§ OBJETIVO DEL EJERCICIO:
Responde según el fragmento de abajo sobre las carrozas fúnebres de Madrid:
(a) ¿Cuántas carrozas fúnebres se conservan en el almacén del Cementerio de la Almudena?
(b) ¿Cuántas piezas reúne el conjunto de la Ciudad Condal y cuántas de ellas son carrozas?
(c) ¿Quiénes restauraron las carrozas y cuándo?

§ FRAGMENTO PROPORCIONADO:
Por Flavia de Farraces Fotografía: Chema Barroso
Si de Madrid sólo se
puede ir al cielo, mejor emprender esa última travesía a lomos de un vehículo
solemne. El que pueda permitírselo, claro. Las nueve carrozas fúnebres que se
conservan en el almacén del Cementerio de la Almudena exudan un romanticismo
anacrónico y ceremonioso que invita a imaginarlas rodeadas de viudas dolientes
engalanadas con oscuros encajes. Como en aquel célebre poema de Lord Byron:
«Ella camina bella, como la noche...».
«Estaban abandonadas
en la antigua Funeraria Municipal (en la calle Galileo) y se trasladaron aquí
para no perder el valor que representan. Más adelante, nació la idea de crear
un museo funerario al estilo del que hay en Barcelona [Cementerio de
Montjuic]», explica José Luis Andrés, jefe de Cementerios de la Empresa Mixta
de Servicios Funerarios de Madrid. El conjunto de la Ciudad Condal, con 19
piezas de las cuales 13 son carrozas, es actualmente el referente nacional.
Fechadas entre los
años 30 y 60 del siglo pasado y restauradas hace una década por estudiantes de
Bellas Artes, se dividen en dos tipos. Por un lado, las que nacieron como
automóviles. Por otro, las que fueron concebidas como carrozas para ser tiradas
por caballos, según indican sus bastidores de madera. Éstas se recuperaron
posteriormente por su valor artístico, y fueron montadas sobre chasis mecánicos
de fabricación extranjera: estadounidense (Studebaker y Lincoln) y francesa
(Latil). Entonces no existía en España una industria suficientemente
desarrollada para producir motores que soportaran las cerca de dos toneladas de
peso de estos vehículos, detalla Andrés. A medida que avanzaba el siglo XX,
estas carrozas realizadas en madera, acero, cristal, caucho, cuero y tejido
fueron relegadas en favor de las modernas limusinas funerarias.

Entradas de datos guardadas:
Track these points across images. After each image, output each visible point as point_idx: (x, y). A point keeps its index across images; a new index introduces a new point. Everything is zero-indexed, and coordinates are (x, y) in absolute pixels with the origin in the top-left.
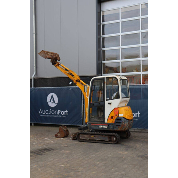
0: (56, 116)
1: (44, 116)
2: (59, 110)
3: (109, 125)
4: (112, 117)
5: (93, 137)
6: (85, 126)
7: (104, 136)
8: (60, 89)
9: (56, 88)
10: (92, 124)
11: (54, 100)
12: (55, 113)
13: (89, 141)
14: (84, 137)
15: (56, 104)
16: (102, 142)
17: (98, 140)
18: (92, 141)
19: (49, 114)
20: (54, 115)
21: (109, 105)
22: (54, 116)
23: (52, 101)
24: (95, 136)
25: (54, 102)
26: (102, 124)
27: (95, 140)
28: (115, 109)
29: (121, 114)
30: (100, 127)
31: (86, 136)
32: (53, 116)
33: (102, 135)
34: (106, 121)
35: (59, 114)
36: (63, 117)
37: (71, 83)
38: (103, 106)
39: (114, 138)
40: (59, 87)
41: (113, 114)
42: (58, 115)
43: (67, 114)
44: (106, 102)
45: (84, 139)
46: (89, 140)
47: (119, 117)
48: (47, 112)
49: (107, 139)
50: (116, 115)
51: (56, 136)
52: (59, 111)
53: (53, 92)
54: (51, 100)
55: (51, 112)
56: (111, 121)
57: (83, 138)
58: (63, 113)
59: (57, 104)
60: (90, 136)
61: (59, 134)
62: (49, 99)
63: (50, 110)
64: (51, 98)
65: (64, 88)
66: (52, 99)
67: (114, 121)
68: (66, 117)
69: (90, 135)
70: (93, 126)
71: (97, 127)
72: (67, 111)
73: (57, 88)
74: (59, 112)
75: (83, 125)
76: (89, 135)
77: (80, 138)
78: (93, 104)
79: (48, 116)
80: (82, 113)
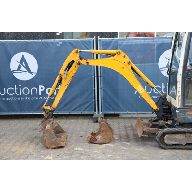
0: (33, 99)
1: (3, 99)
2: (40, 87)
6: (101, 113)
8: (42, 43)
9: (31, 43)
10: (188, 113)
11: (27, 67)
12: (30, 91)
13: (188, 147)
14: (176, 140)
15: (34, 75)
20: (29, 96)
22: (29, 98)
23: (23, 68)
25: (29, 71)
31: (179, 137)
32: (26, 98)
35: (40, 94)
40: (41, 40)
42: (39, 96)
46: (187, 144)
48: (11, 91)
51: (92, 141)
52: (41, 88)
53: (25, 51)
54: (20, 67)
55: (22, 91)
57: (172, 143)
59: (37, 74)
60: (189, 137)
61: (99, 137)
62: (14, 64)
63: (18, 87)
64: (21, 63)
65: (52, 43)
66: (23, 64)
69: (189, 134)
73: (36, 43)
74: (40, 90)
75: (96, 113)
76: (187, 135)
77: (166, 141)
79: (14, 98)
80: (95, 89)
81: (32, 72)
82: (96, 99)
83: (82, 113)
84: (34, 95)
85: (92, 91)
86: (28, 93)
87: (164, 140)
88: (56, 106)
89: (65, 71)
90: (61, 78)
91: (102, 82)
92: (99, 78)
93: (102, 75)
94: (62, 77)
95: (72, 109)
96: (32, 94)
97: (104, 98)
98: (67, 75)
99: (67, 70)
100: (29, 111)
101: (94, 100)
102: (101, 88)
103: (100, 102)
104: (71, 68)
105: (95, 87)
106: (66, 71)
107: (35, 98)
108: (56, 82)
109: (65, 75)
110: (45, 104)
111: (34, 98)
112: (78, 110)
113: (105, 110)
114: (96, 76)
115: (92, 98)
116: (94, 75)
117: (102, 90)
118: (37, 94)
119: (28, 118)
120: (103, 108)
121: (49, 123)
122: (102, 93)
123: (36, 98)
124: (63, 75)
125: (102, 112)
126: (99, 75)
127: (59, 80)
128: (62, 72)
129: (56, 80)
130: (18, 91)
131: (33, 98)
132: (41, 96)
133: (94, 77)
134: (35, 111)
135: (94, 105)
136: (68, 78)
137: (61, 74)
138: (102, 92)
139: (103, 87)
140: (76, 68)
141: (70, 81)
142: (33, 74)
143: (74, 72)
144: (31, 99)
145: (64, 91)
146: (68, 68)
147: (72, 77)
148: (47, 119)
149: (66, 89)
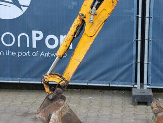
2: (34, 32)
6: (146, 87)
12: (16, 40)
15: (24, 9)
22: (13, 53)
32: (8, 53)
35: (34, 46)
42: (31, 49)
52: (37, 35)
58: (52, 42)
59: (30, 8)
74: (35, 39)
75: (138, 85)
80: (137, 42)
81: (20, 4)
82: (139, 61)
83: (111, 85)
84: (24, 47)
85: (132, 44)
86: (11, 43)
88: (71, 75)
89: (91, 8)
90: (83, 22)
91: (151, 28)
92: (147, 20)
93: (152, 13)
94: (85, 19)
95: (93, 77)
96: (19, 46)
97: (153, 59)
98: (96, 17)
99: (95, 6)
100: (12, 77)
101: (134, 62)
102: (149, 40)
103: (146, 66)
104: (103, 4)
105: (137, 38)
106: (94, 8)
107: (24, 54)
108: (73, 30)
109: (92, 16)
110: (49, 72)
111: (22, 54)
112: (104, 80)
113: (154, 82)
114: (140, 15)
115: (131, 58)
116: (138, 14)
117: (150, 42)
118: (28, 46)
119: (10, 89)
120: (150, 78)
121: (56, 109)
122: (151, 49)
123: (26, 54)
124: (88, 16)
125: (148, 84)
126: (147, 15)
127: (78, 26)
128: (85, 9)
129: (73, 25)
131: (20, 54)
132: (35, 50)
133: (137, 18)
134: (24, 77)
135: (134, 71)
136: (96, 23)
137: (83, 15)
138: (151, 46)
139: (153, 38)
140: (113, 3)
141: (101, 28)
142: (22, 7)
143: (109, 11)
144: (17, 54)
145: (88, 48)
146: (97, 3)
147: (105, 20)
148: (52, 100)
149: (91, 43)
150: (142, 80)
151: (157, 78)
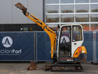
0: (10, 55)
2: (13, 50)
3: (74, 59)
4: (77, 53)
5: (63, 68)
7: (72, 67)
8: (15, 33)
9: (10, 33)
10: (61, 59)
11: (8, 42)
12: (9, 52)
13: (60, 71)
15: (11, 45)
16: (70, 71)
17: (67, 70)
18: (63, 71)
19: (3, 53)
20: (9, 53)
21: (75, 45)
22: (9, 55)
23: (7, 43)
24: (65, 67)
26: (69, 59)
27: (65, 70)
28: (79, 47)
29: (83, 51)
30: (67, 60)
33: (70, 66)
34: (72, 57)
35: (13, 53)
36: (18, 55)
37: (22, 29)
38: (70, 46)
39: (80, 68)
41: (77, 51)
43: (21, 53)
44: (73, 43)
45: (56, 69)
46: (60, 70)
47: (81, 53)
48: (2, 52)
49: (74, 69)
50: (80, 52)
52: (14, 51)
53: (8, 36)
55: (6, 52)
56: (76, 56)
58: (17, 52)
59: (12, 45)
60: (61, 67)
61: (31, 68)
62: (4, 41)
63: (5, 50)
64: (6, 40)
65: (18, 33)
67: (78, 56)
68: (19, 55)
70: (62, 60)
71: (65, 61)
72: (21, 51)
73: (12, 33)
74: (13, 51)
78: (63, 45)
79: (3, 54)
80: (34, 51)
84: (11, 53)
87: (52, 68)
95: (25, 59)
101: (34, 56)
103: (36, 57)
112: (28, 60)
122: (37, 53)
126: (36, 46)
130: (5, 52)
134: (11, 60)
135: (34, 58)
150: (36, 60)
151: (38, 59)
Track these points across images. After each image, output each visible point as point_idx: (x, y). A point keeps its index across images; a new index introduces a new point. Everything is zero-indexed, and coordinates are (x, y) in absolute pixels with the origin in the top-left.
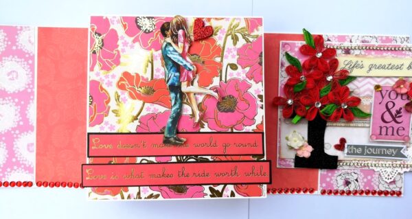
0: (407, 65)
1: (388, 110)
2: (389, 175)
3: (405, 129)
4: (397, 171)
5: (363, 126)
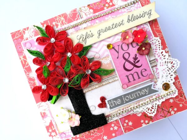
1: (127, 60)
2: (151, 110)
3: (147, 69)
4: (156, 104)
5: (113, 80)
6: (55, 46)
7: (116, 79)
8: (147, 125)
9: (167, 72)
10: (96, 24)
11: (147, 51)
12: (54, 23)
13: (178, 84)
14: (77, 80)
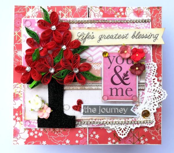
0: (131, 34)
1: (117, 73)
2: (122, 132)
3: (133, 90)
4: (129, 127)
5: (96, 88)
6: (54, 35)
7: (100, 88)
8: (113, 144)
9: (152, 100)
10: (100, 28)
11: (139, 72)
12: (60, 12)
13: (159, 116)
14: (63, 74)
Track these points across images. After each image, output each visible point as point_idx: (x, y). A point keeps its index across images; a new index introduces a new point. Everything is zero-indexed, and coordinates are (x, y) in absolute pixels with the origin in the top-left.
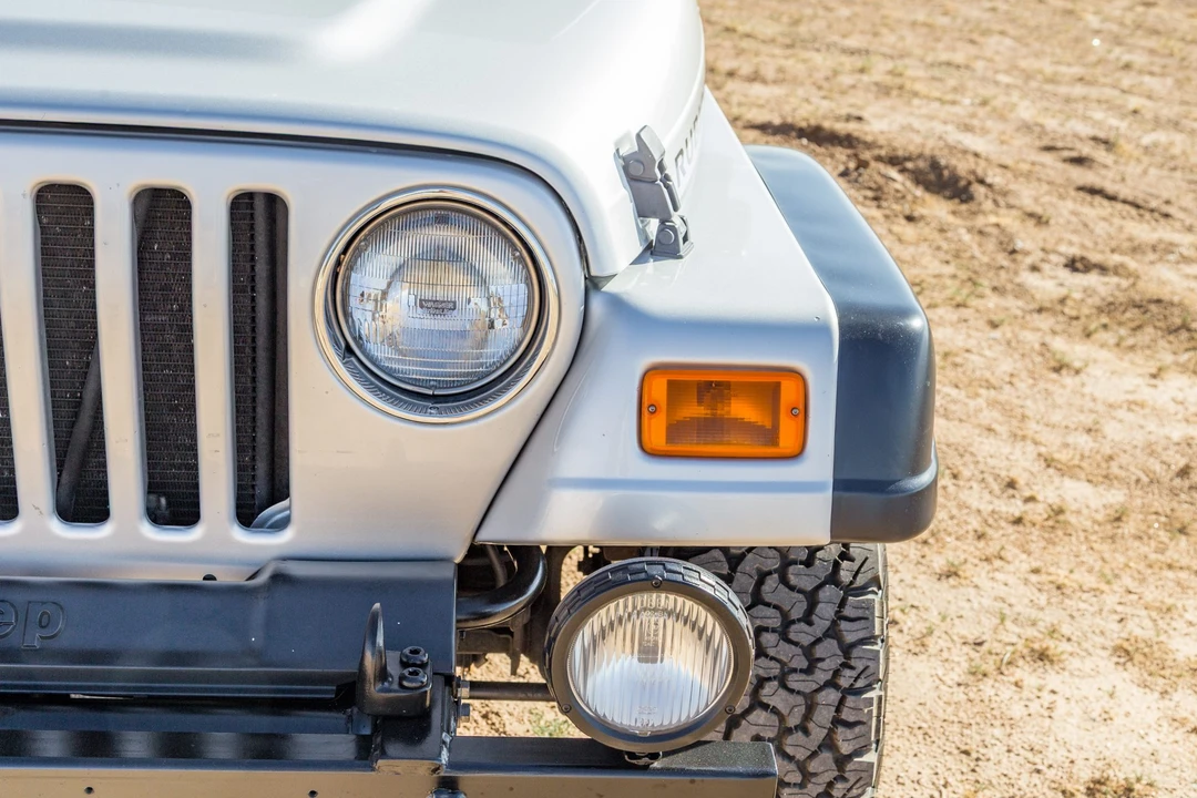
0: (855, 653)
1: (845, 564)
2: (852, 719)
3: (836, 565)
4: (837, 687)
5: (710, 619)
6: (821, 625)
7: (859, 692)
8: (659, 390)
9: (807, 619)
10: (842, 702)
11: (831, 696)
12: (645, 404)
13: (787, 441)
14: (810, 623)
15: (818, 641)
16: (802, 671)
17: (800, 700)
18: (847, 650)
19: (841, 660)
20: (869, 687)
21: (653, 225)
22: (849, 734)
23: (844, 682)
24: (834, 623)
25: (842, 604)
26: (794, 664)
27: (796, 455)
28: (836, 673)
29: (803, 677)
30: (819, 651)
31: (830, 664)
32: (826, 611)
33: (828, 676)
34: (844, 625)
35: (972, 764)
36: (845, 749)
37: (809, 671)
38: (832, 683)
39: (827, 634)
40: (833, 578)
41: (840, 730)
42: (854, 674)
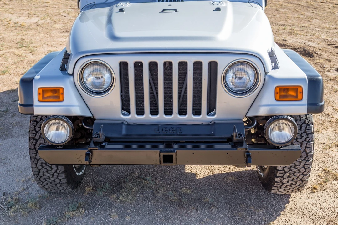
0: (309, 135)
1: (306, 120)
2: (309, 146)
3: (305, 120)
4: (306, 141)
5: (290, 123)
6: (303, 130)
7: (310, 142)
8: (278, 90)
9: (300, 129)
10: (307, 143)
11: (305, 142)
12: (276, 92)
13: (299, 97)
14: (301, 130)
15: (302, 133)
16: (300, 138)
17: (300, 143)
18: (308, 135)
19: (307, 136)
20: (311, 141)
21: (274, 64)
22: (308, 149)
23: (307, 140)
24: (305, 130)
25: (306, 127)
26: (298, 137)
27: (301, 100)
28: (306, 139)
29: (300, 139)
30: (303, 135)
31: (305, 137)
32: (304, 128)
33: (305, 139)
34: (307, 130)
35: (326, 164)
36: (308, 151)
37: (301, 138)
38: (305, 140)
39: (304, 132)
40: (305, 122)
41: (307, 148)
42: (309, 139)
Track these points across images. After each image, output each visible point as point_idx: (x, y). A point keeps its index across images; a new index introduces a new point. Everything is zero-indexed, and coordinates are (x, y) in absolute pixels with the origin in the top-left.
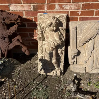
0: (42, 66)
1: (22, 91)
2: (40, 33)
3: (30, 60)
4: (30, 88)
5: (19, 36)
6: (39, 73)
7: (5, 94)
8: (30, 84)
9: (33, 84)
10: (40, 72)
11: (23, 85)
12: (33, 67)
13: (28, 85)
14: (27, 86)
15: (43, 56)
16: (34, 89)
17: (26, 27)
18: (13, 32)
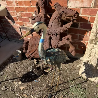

§ SOLUCIÓN PROPUESTA:
(a) Nueve.
(b) 19 piezas, de las cuales 13 son carrozas.
(c) Estudiantes de Bellas Artes, hace una década.